[PATCH v2] x86: Restore PC16 relocation overflow check

H.J. Lu hjl.tools@gmail.com
Fri May 28 16:23:07 GMT 2021


On Fri, May 28, 2021 at 8:52 AM Michael Matz <matz@suse.de> wrote:
>
> Hello,
>
> On Fri, 28 May 2021, Jan Beulich via Binutils wrote:
>
> > On 28.05.2021 14:22, H.J. Lu wrote:
> > > The x86-64 psABI has
> > >
> > > ---
> > > A program or object file using R_X86_64_8, R_X86_64_16, R_X86_64_PC16
> > > or R_X86_64_PC8 relocations is not conformant to this ABI, these
> > > relocations are only added for documentation purposes.
> > > ---
> > >
> > > Since x86 PC16 relocations were intended for 16-bit programs in an ELF32
> > > or ELF64 container, PC16 relocation should wrap-around in 16-bit address
> > > space.
> >
> > At the risk of stating the obvious - this wrapping around is not
> > expressed correctly by complain_overflow_bitfield. I simply can't
> > see how, in a 32- or 64-bit container, 16-bit code could ever be
> > linked correctly, suitably detecting overflow where it would
> > cause a problem at runtime. This is only possible when the linker
> > knows 16-bit segment boundaries.
> >
> > Therefore I see only two reasonable modes of operation for the
> > linker:
> > 1) Treat PC16 analogously to PC8/PC32/PC64.
>
> I think this is the right course of action.  PC16 should check that the
> signed 16bit value is the same as the computed 64 bit (or 32bit on ELF32)
> value that's supposed to go in there.
>
> The PC16 (or any of the other relocations named PC*) is not the place to
> check for the funny truncation of rIP that some instructions are doing.
> PC* has uses outside of instructions, and even within instructions the
> "normal" meaning makes sense and reflects reality the most (i.e. no rIP
> truncation).

→ **SUPPLIED DATA**
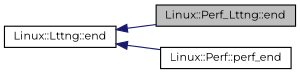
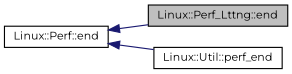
  digraph {
    fontname=Montserrat
    rankdir=LR
    node [color=black fillcolor=white fontname=Montserrat fontsize=10 shape=record style=filled]
    edge [color=midnightblue dir=back fontname=Montserrat fontsize=10 labelfontname=Helvetica labelfontsize=10 style=solid]
    n1 [fillcolor=grey75 fontcolor=black height=0.2 label="Linux::Perf_Lttng::end" width=0.4]
-   n2 [height=0.2 label="Linux::Lttng::end" width=0.4]
-   n3 [height=0.2 label="Linux::Perf::perf_end" width=0.4]
+   n2 [height=0.2 label="Linux::Perf::end" width=0.4]
+   n3 [height=0.2 label="Linux::Util::perf_end" width=0.4]
    n2 -> n1
    n2 -> n3
  }
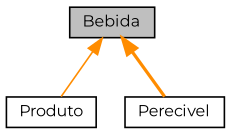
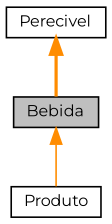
  digraph {
    fontname=Montserrat
    node [color=black fillcolor=white fontname=Montserrat fontsize=10 shape=record style=filled]
    edge [color=darkorange dir=back fontname=Montserrat fontsize=10 labelfontname=Helvetica labelfontsize=10]
    n1 [fillcolor=grey75 fontcolor=black height=0.2 label=Bebida width=0.4]
    n2 [height=0.2 label=Produto width=0.4]
    n3 [height=0.2 label=Perecivel width=0.4]
    n1 -> n2 [style=solid]
-   n1 -> n3 [style=bold]
+   n3 -> n1 [style=bold]
  }
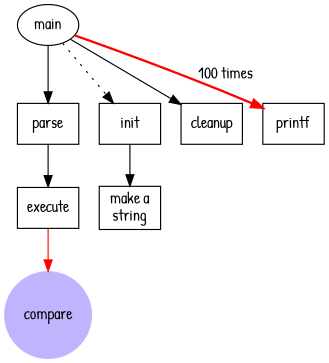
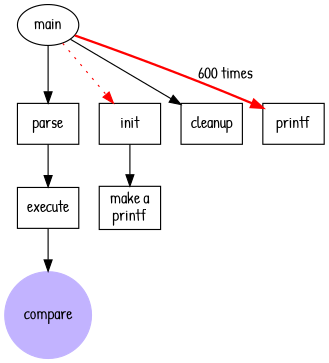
  digraph {
    fontname="Patrick Hand"
    fontsize=14
    node [fontname="Patrick Hand" shape=box]
    edge [fontname="Patrick Hand"]
    main [shape=ellipse]
    parse
    init
    cleanup
    printf
    execute
-   n7 [label="make a\nstring"]
+   n7 [label="make a\nprintf"]
    compare [color=".7 .3 1.0" shape=circle style=filled]
    main -> parse [weight=8]
-   main -> init [style=dotted]
+   main -> init [style=dotted color=red]
    main -> cleanup
-   main -> printf [color=red label="100 times" style=bold]
+   main -> printf [color=red label="600 times" style=bold]
    parse -> execute
    init -> n7
-   execute -> compare [color=red]
+   execute -> compare [color=black]
  }
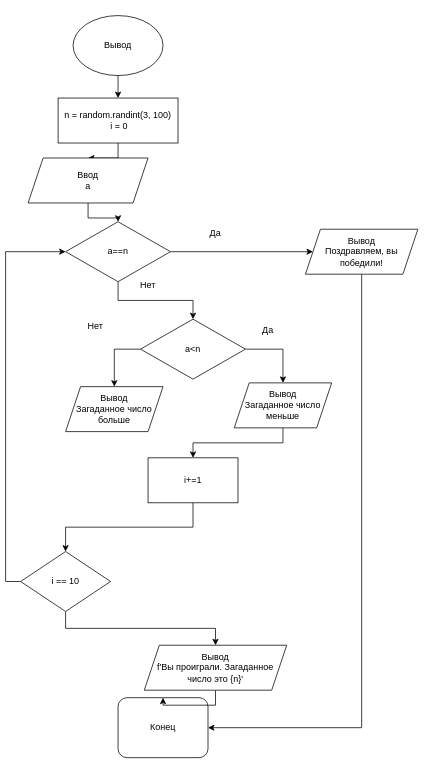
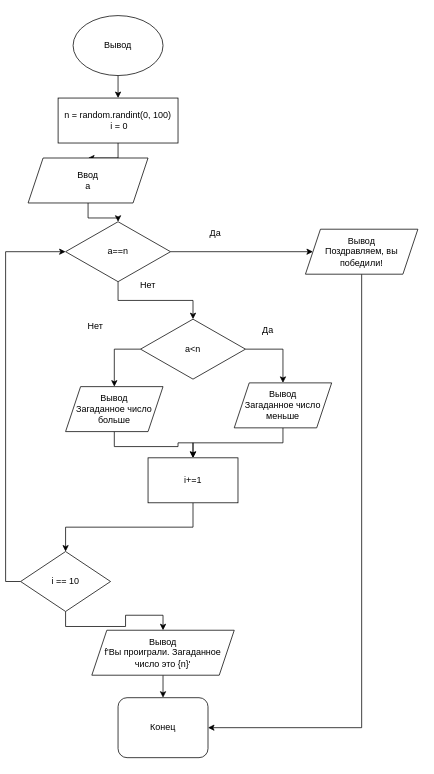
  <mxCell id="0" />
  <mxCell id="1" parent="0" />
  <mxCell id="2" style="edgeStyle=orthogonalEdgeStyle;rounded=0;orthogonalLoop=1;jettySize=auto;html=1;exitX=0.5;exitY=1;exitDx=0;exitDy=0;entryX=0.5;entryY=0;entryDx=0;entryDy=0;" edge="1" parent="1" source="3" target="6"><mxGeometry relative="1" as="geometry" /></mxCell>
  <mxCell id="3" value="Вывод" style="ellipse;whiteSpace=wrap;html=1;" vertex="1" parent="1"><mxGeometry x="90" y="20" width="120" height="80" as="geometry" /></mxCell>
  <mxCell id="4" value="Конец" style="whiteSpace=wrap;html=1;rounded=1;" vertex="1" parent="1"><mxGeometry x="150" y="930" width="120" height="80" as="geometry" /></mxCell>
  <mxCell id="5" style="edgeStyle=orthogonalEdgeStyle;rounded=0;orthogonalLoop=1;jettySize=auto;html=1;exitX=0.5;exitY=1;exitDx=0;exitDy=0;entryX=0.5;entryY=0;entryDx=0;entryDy=0;" edge="1" parent="1" source="6" target="8"><mxGeometry relative="1" as="geometry" /></mxCell>
- <mxCell id="6" value="n = random.randint(3, 100)&lt;br&gt;&amp;nbsp;i = 0" style="rounded=0;whiteSpace=wrap;html=1;" vertex="1" parent="1"><mxGeometry x="70" y="130" width="160" height="60" as="geometry" /></mxCell>
+ <mxCell id="6" value="n = random.randint(0, 100)&lt;br&gt;&amp;nbsp;i = 0" style="rounded=0;whiteSpace=wrap;html=1;" vertex="1" parent="1"><mxGeometry x="70" y="130" width="160" height="60" as="geometry" /></mxCell>
  <mxCell id="7" style="edgeStyle=orthogonalEdgeStyle;rounded=0;orthogonalLoop=1;jettySize=auto;html=1;exitX=0.5;exitY=1;exitDx=0;exitDy=0;entryX=0.5;entryY=0;entryDx=0;entryDy=0;" edge="1" parent="1" source="8" target="11"><mxGeometry relative="1" as="geometry" /></mxCell>
  <mxCell id="8" value="Ввод&lt;br&gt;a" style="shape=parallelogram;perimeter=parallelogramPerimeter;whiteSpace=wrap;html=1;fixedSize=1;" vertex="1" parent="1"><mxGeometry x="30" y="210" width="160" height="60" as="geometry" /></mxCell>
  <mxCell id="9" style="edgeStyle=orthogonalEdgeStyle;rounded=0;orthogonalLoop=1;jettySize=auto;html=1;exitX=1;exitY=0.5;exitDx=0;exitDy=0;" edge="1" parent="1" source="11" target="13"><mxGeometry relative="1" as="geometry" /></mxCell>
  <mxCell id="10" style="edgeStyle=orthogonalEdgeStyle;rounded=0;orthogonalLoop=1;jettySize=auto;html=1;exitX=0.5;exitY=1;exitDx=0;exitDy=0;entryX=0.5;entryY=0;entryDx=0;entryDy=0;" edge="1" parent="1" source="11" target="17"><mxGeometry relative="1" as="geometry" /></mxCell>
  <mxCell id="11" value="a==n" style="rhombus;whiteSpace=wrap;html=1;" vertex="1" parent="1"><mxGeometry x="80" y="295" width="140" height="80" as="geometry" /></mxCell>
  <mxCell id="12" style="edgeStyle=orthogonalEdgeStyle;rounded=0;orthogonalLoop=1;jettySize=auto;html=1;exitX=0.5;exitY=1;exitDx=0;exitDy=0;entryX=1;entryY=0.5;entryDx=0;entryDy=0;" edge="1" parent="1" source="13" target="4"><mxGeometry relative="1" as="geometry" /></mxCell>
  <mxCell id="13" value="Вывод&lt;br&gt;Поздравляем, вы победили!" style="shape=parallelogram;perimeter=parallelogramPerimeter;whiteSpace=wrap;html=1;fixedSize=1;" vertex="1" parent="1"><mxGeometry x="400" y="305" width="150" height="60" as="geometry" /></mxCell>
  <mxCell id="14" value="Да" style="text;html=1;strokeColor=none;fillColor=none;align=center;verticalAlign=middle;whiteSpace=wrap;rounded=0;" vertex="1" parent="1"><mxGeometry x="250" y="295" width="60" height="30" as="geometry" /></mxCell>
  <mxCell id="15" style="edgeStyle=orthogonalEdgeStyle;rounded=0;orthogonalLoop=1;jettySize=auto;html=1;exitX=0;exitY=0.5;exitDx=0;exitDy=0;entryX=0.5;entryY=0;entryDx=0;entryDy=0;" edge="1" parent="1" source="17" target="21"><mxGeometry relative="1" as="geometry" /></mxCell>
  <mxCell id="16" style="edgeStyle=orthogonalEdgeStyle;rounded=0;orthogonalLoop=1;jettySize=auto;html=1;exitX=1;exitY=0.5;exitDx=0;exitDy=0;entryX=0.5;entryY=0;entryDx=0;entryDy=0;" edge="1" parent="1" source="17" target="23"><mxGeometry relative="1" as="geometry" /></mxCell>
  <mxCell id="17" value="a&amp;lt;n" style="rhombus;whiteSpace=wrap;html=1;" vertex="1" parent="1"><mxGeometry x="180" y="425" width="140" height="80" as="geometry" /></mxCell>
  <mxCell id="18" value="Нет" style="text;html=1;strokeColor=none;fillColor=none;align=center;verticalAlign=middle;whiteSpace=wrap;rounded=0;" vertex="1" parent="1"><mxGeometry x="160" y="365" width="60" height="30" as="geometry" /></mxCell>
  <mxCell id="19" value="Нет" style="text;html=1;strokeColor=none;fillColor=none;align=center;verticalAlign=middle;whiteSpace=wrap;rounded=0;" vertex="1" parent="1"><mxGeometry x="90" y="420" width="60" height="30" as="geometry" /></mxCell>
+ <mxCell id="20" style="edgeStyle=orthogonalEdgeStyle;rounded=0;orthogonalLoop=1;jettySize=auto;html=1;exitX=0.5;exitY=1;exitDx=0;exitDy=0;entryX=0.5;entryY=0;entryDx=0;entryDy=0;" edge="1" parent="1" source="21" target="26"><mxGeometry relative="1" as="geometry" /></mxCell>
  <mxCell id="21" value="Вывод&lt;br&gt;Загаданное число больше" style="shape=parallelogram;perimeter=parallelogramPerimeter;whiteSpace=wrap;html=1;fixedSize=1;" vertex="1" parent="1"><mxGeometry x="80" y="515" width="130" height="60" as="geometry" /></mxCell>
  <mxCell id="22" style="edgeStyle=orthogonalEdgeStyle;rounded=0;orthogonalLoop=1;jettySize=auto;html=1;exitX=0.5;exitY=1;exitDx=0;exitDy=0;entryX=0.5;entryY=0;entryDx=0;entryDy=0;" edge="1" parent="1" source="23" target="26"><mxGeometry relative="1" as="geometry" /></mxCell>
  <mxCell id="23" value="Вывод&lt;br&gt;Загаданное число меньше" style="shape=parallelogram;perimeter=parallelogramPerimeter;whiteSpace=wrap;html=1;fixedSize=1;" vertex="1" parent="1"><mxGeometry x="305" y="510" width="130" height="60" as="geometry" /></mxCell>
  <mxCell id="24" value="Да" style="text;html=1;strokeColor=none;fillColor=none;align=center;verticalAlign=middle;whiteSpace=wrap;rounded=0;" vertex="1" parent="1"><mxGeometry x="320" y="425" width="60" height="30" as="geometry" /></mxCell>
  <mxCell id="25" style="edgeStyle=orthogonalEdgeStyle;rounded=0;orthogonalLoop=1;jettySize=auto;html=1;exitX=0.5;exitY=1;exitDx=0;exitDy=0;entryX=0.5;entryY=0;entryDx=0;entryDy=0;" edge="1" parent="1" source="26" target="30"><mxGeometry relative="1" as="geometry" /></mxCell>
  <mxCell id="26" value="i+=1" style="rounded=0;whiteSpace=wrap;html=1;" vertex="1" parent="1"><mxGeometry x="190" y="610" width="120" height="60" as="geometry" /></mxCell>
  <mxCell id="27" style="edgeStyle=orthogonalEdgeStyle;rounded=0;orthogonalLoop=1;jettySize=auto;html=1;exitX=0.5;exitY=1;exitDx=0;exitDy=0;" edge="1" parent="1" source="18" target="18"><mxGeometry relative="1" as="geometry" /></mxCell>
  <mxCell id="28" style="edgeStyle=orthogonalEdgeStyle;rounded=0;orthogonalLoop=1;jettySize=auto;html=1;exitX=0;exitY=0.5;exitDx=0;exitDy=0;entryX=0;entryY=0.5;entryDx=0;entryDy=0;" edge="1" parent="1" source="30" target="11"><mxGeometry relative="1" as="geometry" /></mxCell>
  <mxCell id="29" style="edgeStyle=orthogonalEdgeStyle;rounded=0;orthogonalLoop=1;jettySize=auto;html=1;exitX=0.5;exitY=1;exitDx=0;exitDy=0;entryX=0.5;entryY=0;entryDx=0;entryDy=0;" edge="1" parent="1" source="30" target="32"><mxGeometry relative="1" as="geometry" /></mxCell>
  <mxCell id="30" value="i == 10" style="rhombus;whiteSpace=wrap;html=1;" vertex="1" parent="1"><mxGeometry x="20" y="735" width="120" height="80" as="geometry" /></mxCell>
  <mxCell id="31" style="edgeStyle=orthogonalEdgeStyle;rounded=0;orthogonalLoop=1;jettySize=auto;html=1;exitX=0.5;exitY=1;exitDx=0;exitDy=0;entryX=0.5;entryY=0;entryDx=0;entryDy=0;" edge="1" parent="1" source="32" target="4"><mxGeometry relative="1" as="geometry" /></mxCell>
- <mxCell id="32" value="Вывод&lt;br&gt;f'Вы проиграли. Загаданное число это {n}'" style="shape=parallelogram;perimeter=parallelogramPerimeter;whiteSpace=wrap;html=1;fixedSize=1;" vertex="1" parent="1"><mxGeometry x="185" y="860" width="190" height="60" as="geometry" /></mxCell>
+ <mxCell id="32" value="Вывод&lt;br&gt;f'Вы проиграли. Загаданное число это {n}'" style="shape=parallelogram;perimeter=parallelogramPerimeter;whiteSpace=wrap;html=1;fixedSize=1;" vertex="1" parent="1"><mxGeometry x="115" y="840" width="190" height="60" as="geometry" /></mxCell>
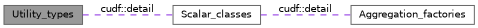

→ **PROBLEMS TO SOLVE**
[1] In the post about the PC16 relocation overflow check, what does Michael Matz say PC16 should check?
[2] Substitute "Arial" for "Montserrat" in the rows, starting at the beginning of the rows and ending at the line containing "edge [color=midnightblue dir=back", and give those lines back without the pictures.
The post and the rows come from unrelated sources.

→ **ANSWERS**
[1] PC16 should check that the signed 16-bit value is the same as the computed 64-bit (or 32-bit on ELF32) value that's supposed to go there.

[2]
  digraph {
    fontname=Arial
    rankdir=LR
    node [color=black fillcolor=white fontname=Arial fontsize=10 shape=record style=filled]
    edge [color=midnightblue dir=back fontname=Arial fontsize=10 labelfontname=Helvetica labelfontsize=10 style=solid]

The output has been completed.